月岡くんは少し驚いたような、困ったような顔をして……それから、照れたようにそっと微笑んだ。

「……なまえちゃん」

さん、じゃなくて、ちゃんになった。
大好きな、穏やかな声色で名前を呼ばれて、頭のなかが真っ白になる。

「……なあに、つむぎ、くん」

きゅっと、お互いに繋いだ手の力がまた強くなった。
月岡くんと目があって、それにどぎまぎしてお互いに逸らすなんていう、まるで付き合いたての学生みたいなことをしてしまう。
冬の空気は依然として冷たいのに、今は体がかっかと熱を発していて、寒いのか暑いのか段々わからなくなってきた。それでも一番熱を感じるのは、やっぱり月岡くんと繋いだままの手。
そっぽを向いたままひたすら熱い手のひらの温度を感じていたら、月岡くんがふっと笑ったのが聞こえた。

「なんだか照れるね」
「そうだね」

頷きながら、ドキドキしながら、好きだなあって思う。月岡くんが、わたしはやっぱり大好きで、こんななんでもない瞬間がいとしくて、大事で、仕方がないのだ。

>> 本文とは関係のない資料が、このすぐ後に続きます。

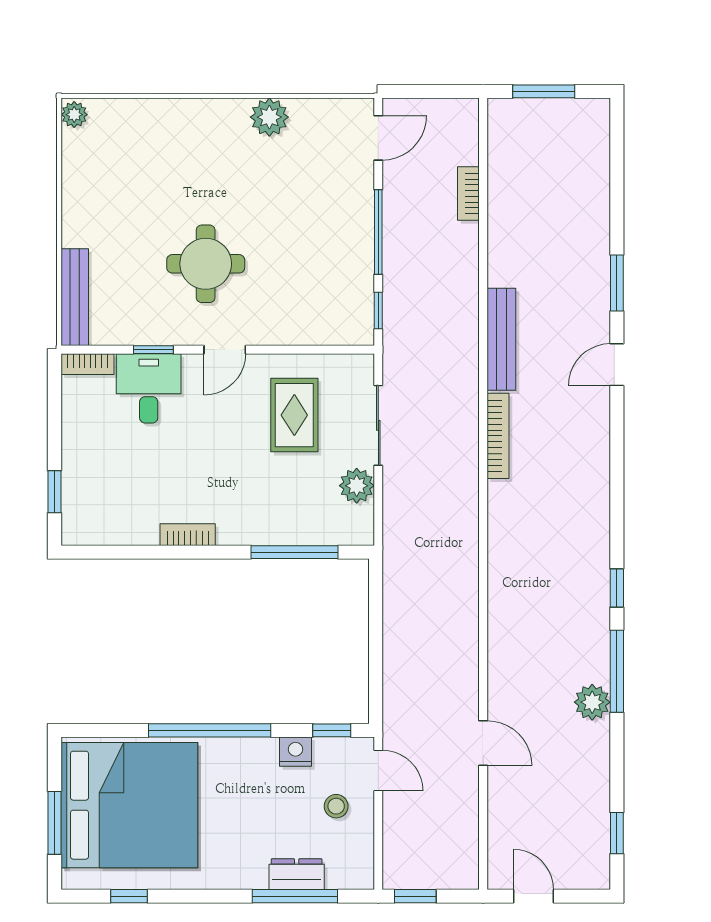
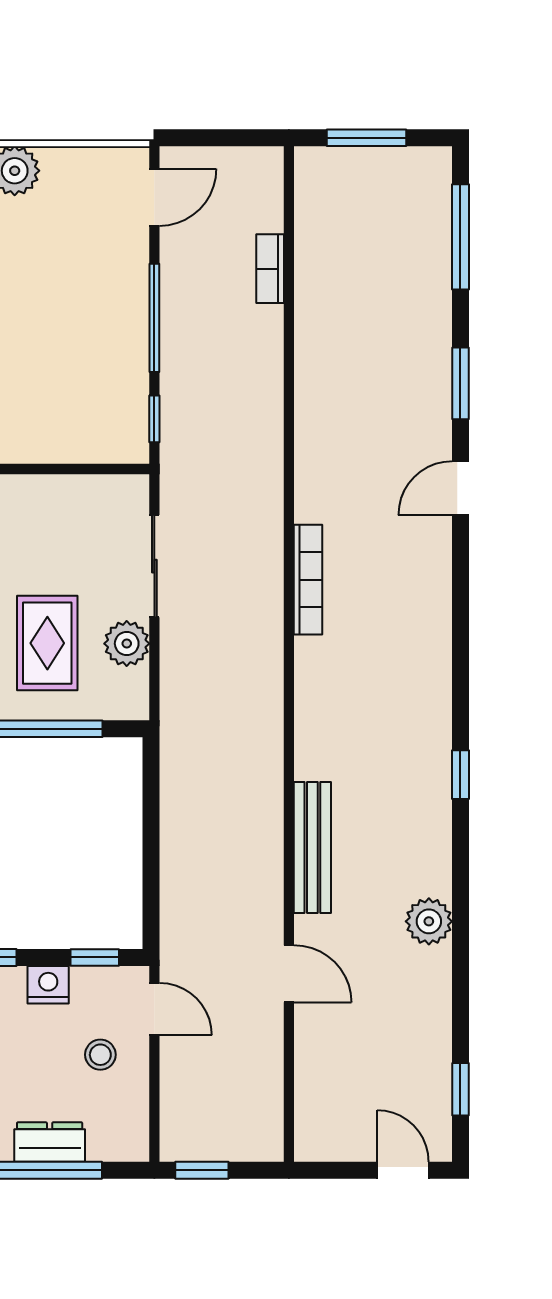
bench: (501, 339) -> (312, 848), moved
rug: (294, 415) -> (47, 643), moved
window: (617, 671) -> (460, 237), moved
door: (534, 896) -> (403, 1170), moved

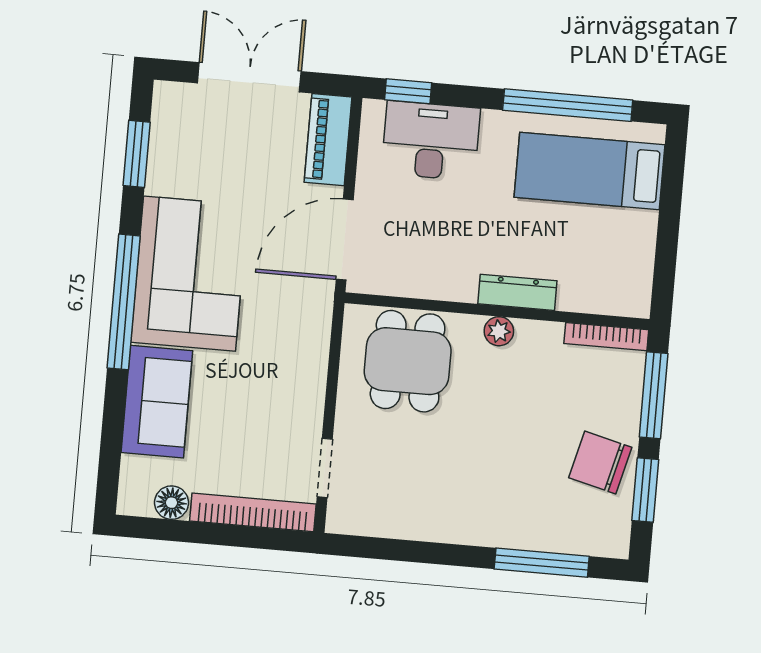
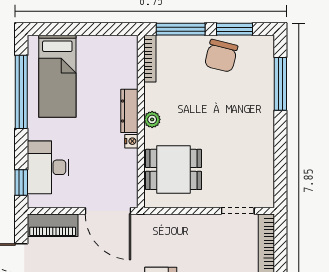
nightstand: (464, 291) -> (131, 141), added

月岡くんの、今日もぴょんと立ったアホ毛が好き。って言ったら、月岡くん気にしちゃうかな。
どんな時も穏やかな話し方が好き。やわらかい言葉遣いが好き。
穏やかで優しい月岡くんが大好きだけど、月岡くんが時々見せる、ちょっぴりやんちゃで男の子な顔もすごく好き。
わたしのこと、好きだよって意外と言葉でちゃんと伝えてくれるところがとっても好き。

「あのね、つむぎくん、大好き」
「俺も、大好きだよ、なまえちゃん」

まるで子どもみたいな台詞だなって思ったら、月岡くんもそう思ったのか、ふたりで一緒に笑いだした。

その途端、ひゅうっと吹いた北風はとびきり冷たくて、わたしは結局、やっぱり月岡くんの手とカイロじゃ足りないよ、なんて言って月岡くんを困らせてしまうのだけど。

でも、実はね、まだ二人で寄り道したくてそう言ったって知ったら、月岡くんはこれも、可愛いワガママに入れてくれるのかな。そうだったらいいなぁ。